**ESTRATTO SCELTO:**
○ ○ ○

Diaconato permanente per il futuro della nostra Chiesa

1. Introduzione

Assente nella Chiesa latina per numerosi secoli, passati ormai 50 anni della sua restaurazione, 20 dall’esperienza nella nostra Chiesa, 14 dalla Nota Pastorale Diocesana sul diaconato permanente (3 sett. 1997), abbiamo percorso un cammino, anche se non è passato un tempo ancora lungo.

Il diaconato si fa strada laddove si è in grado di pensare ed attuare la comunione ecclesiale sulla base della diversità e complementarietà dei carismi e dei ministeri.

Contribuire alla formazione di coloro che vivono il ministero diaconale significa anzitutto aiutarli a interpretare il loro vissuto, riconoscendovi i segni effettivi della grazia e quindi gli indizi di una vocazione diaconale che è necessario rinnovare e rimotivare.

○ ○ ○

**COSA FARE:** Riscrivi il passo dell'estratto sul diaconato permanente compreso tra "1. Introduzione" e "e dei ministeri.", inclusi, mettendo "unità ecclesiale" al posto di "comunione ecclesiale".

○ ○ ○

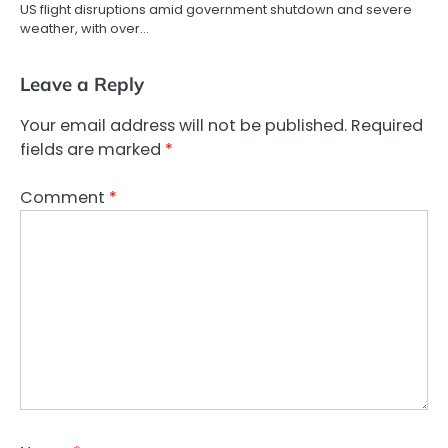
US flight disruptions amid government shutdown and severe
weather, with over…
Leave a Reply
Your email address will not be published.
Required
fields are marked
*
Comment
*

○ ○ ○

**RISPOSTA FINALE:**
1. Introduzione

Assente nella Chiesa latina per numerosi secoli, passati ormai 50 anni della sua restaurazione, 20 dall’esperienza nella nostra Chiesa, 14 dalla Nota Pastorale Diocesana sul diaconato permanente (3 sett. 1997), abbiamo percorso un cammino, anche se non è passato un tempo ancora lungo.

Il diaconato si fa strada laddove si è in grado di pensare ed attuare la unità ecclesiale sulla base della diversità e complementarietà dei carismi e dei ministeri.